Zwar akzeptieren wir in diesem Zusammenhang die Forderung der Polizeigewerkschaft (DPolG) nach 7.000 Stellen im Polizeivollzugsdienst, aber wir nehmen sie nicht an, weil sie vor dem Hintergrund der Möglichkeiten faktisch unrealistisch ist. Selbst die Erhöhung der Ausbildungskapazität auf 350 pro Jahr ist eine extreme Herausforderung, von der wir noch nicht wissen, ob sie wirklich innerhalb kürzester Zeit umgesetzt werden kann. Man braucht vor allem geeignetes Lehrpersonal, welches nicht so leicht zu finden ist. Hinzu kommen fehlende räumliche Kapazitäten an der Polizeifachhochschule. Aber selbst dann, wenn dies uns gelingt, kann jeder Grundschüler errechnen, dass die Zahl von 7.000 frühestens nach 10 oder 12 Jahren realistisch erreicht werden kann.
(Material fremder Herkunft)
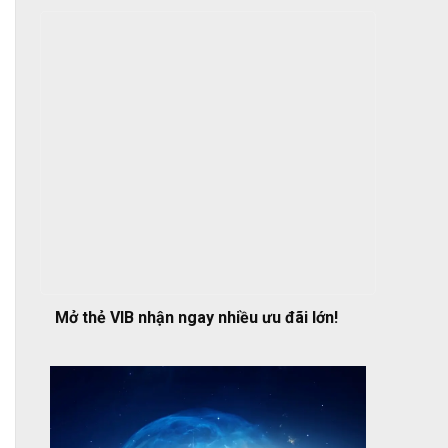
Mở thẻ VIB nhận ngay nhiều ưu đãi lớn!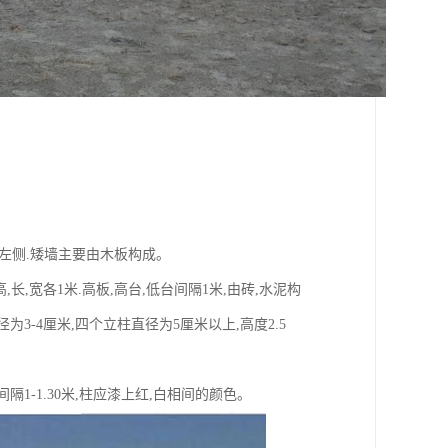
于矮墙左侧.矮墙主要由木板构成。
低台高,长,宽各1米.高板,高台,低台间隔1米,由砖,水泥构
为3-4厘米,四个立柱直径为5厘米以上,高度2.5
柱间隔1-1.30米,柱应漆上红,白相间的颜色。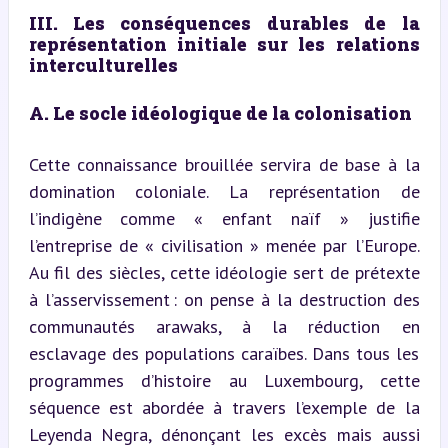
III. Les conséquences durables de la 
représentation initiale sur les relations 
interculturelles
A. Le socle idéologique de la colonisation
Cette connaissance brouillée servira de base à la 
domination coloniale. La représentation de 
l’indigène comme « enfant naïf » justifie 
l’entreprise de « civilisation » menée par l’Europe. 
Au fil des siècles, cette idéologie sert de prétexte 
à l’asservissement : on pense à la destruction des 
communautés arawaks, à la réduction en 
esclavage des populations caraïbes. Dans tous les 
programmes d’histoire au Luxembourg, cette 
séquence est abordée à travers l’exemple de la 
Leyenda Negra, dénonçant les excès mais aussi 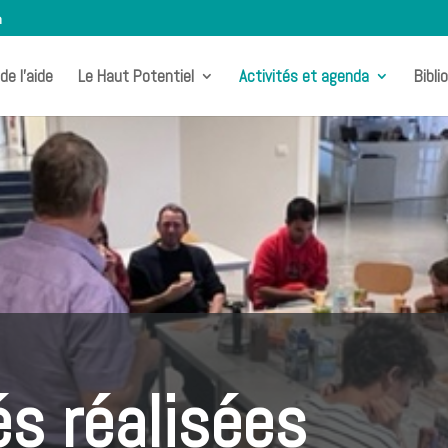
m
de l’aide
Le Haut Potentiel
Activités et agenda
Bibli
és réalisées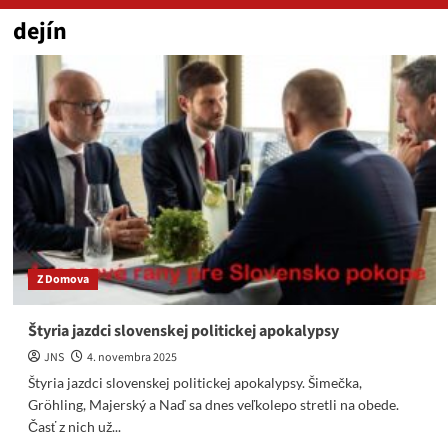
dejín
Z Domova
Štyria jazdci slovenskej politickej apokalypsy
JNS
4. novembra 2025
Štyria jazdci slovenskej politickej apokalypsy. Šimečka,
Gröhling, Majerský a Naď sa dnes veľkolepo stretli na obede.
Časť z nich už...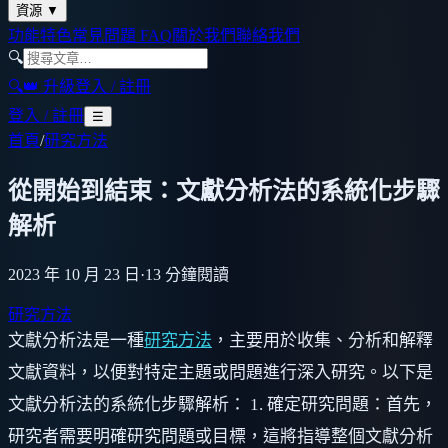
資源
▼
功能特色
常見問題 FAQ
關於我們
聯絡我們
🔍
🔍
👑 升級
登入 / 註冊
登入 / 註冊
☰
首頁
/
研究方法
從開始到結束：文獻分析法的系統化步驟
解析
2023 年 10 月 23 日
·
13
分鐘閱讀
研究方法
文獻分析法是一種
研究方法
，主要用於收集、分析和解釋
文獻資料，以便對特定主題或問題進行深入研究。以下是
文獻分析法的系統化步驟解析： 1. 確定研究問題：首先，
研究者需要明確研究問題或目標，這將指導整個文獻分析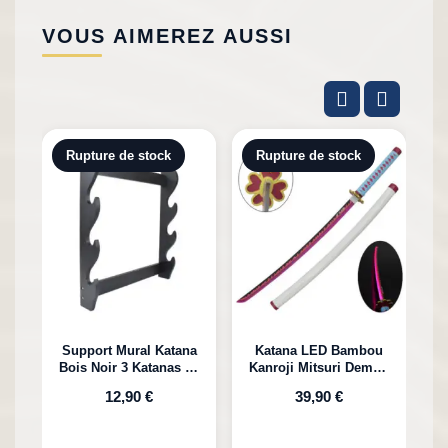
VOUS AIMEREZ AUSSI
Rupture de stock
Rupture de stock
Support Mural Katana
Katana LED Bambou
Bois Noir 3 Katanas en
Kanroji Mitsuri Demon
Bambou
Slayer
12,90 €
39,90 €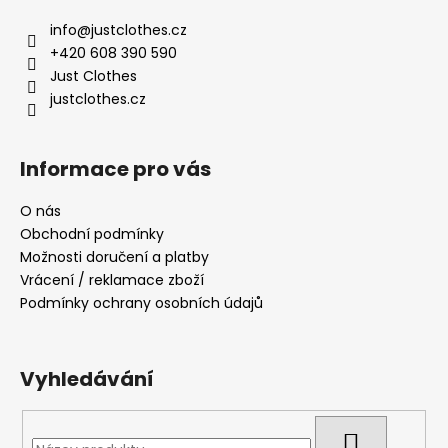
p
a
info
@
justclothes.cz
t
+420 608 390 590
í
Just Clothes
justclothes.cz
Informace pro vás
O nás
Obchodní podmínky
Možnosti doručení a platby
Vrácení / reklamace zboží
Podmínky ochrany osobních údajů
Vyhledávání
HLEDAT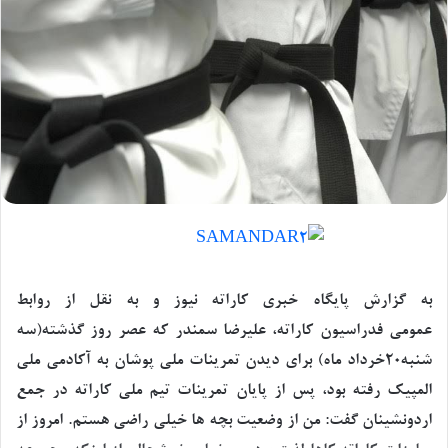
به گزارش پایگاه خبری کاراته نیوز و به نقل از روابط
عمومی فدراسیون کاراته، علیرضا سمندر که عصر روز گذشته(سه
شنبه20خرداد ماه) برای دیدن تمرینات ملی پوشان به آکادمی ملی
المپیک رفته بود، پس از پایان تمرینات تیم ملی کاراته در جمع
اردونشینان گفت: من از وضعیت بچه ها خیلی راضی هستم. امروز از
Und natürlich darf auch hier nach den notwendigen Ressourcen des Haushaltes gefragt werden, und ähnlich wie in der Schule gilt, dass es eine Differenz zwischen dem Optimalen und dem Machbaren gibt.

Wenn jetzt allerdings der innenpolitische Sprecher der CDU-Fraktion, der genauso wie der zuständige Innenminister bei jedem Personalabbaukonzept und den entsprechenden Landeshaushalten die Hand gehoben hat, plötzlich ein halbes Jahr vor den Wahlen eine erstaunliche Verdrängung einsetzt und er 7.000 Stellen im Vollzugsdienst fordert, ist das leider kein Ausdruck später Einsicht, sondern von gnadenlosem Populismus, weil nicht umsetzbar und ein Tritt gegen den Koalitionspartner, da wir natürlich alle wissen, dass am Ende der Debatte es nur noch einen geben wird, der schuld ist, nämlich der Finanzminister Jens Bullerjahn. Der hat allerdings viel dafür getan, diesen Eindruck in der Öffentlichkeit zu erwecken. Und deswegen verwundert es nicht wirklich, wenn der bildungspolitische Sprecher der CDU-Fraktion schon im letzten Jahr mitten in diesem Abbauprozess fordert, dass dieses Land mehr Lehrer einstellen muss, ohne gleichzeitig erkennbar dafür etwas zu tun.

Allerdings, liebe Kolleginnen und Kollegen von der CDU, wenn Sie wirklich mehr wollen als mit hektischen Absetzbewegungen der SPD die Schuld für ihre gemeinsame Politik der letzten Jahre in die Schuhe schieben zu wollen, dann stimmen Sie unserem Antrag zu. Und liebe Kolleginnen und Kollegen der SPD, es gibt inzwischen eine Reihe von Ländern, in denen die SPD bei der Frage des Personalabbaus vor allem bei Schule und Polizei ihre Position verändert hat. Ganz massiv übrigens im Land Brandenburg. Warum soll das nicht auch hier möglich sein? Ich bitte Sie darum, stimmen Sie unserem Antrag zu und lassen Sie uns bereits mit diesem Nachtragshaushalt eine substanzielle Kurskorrektur für Sachsen-Anhalt einleiten.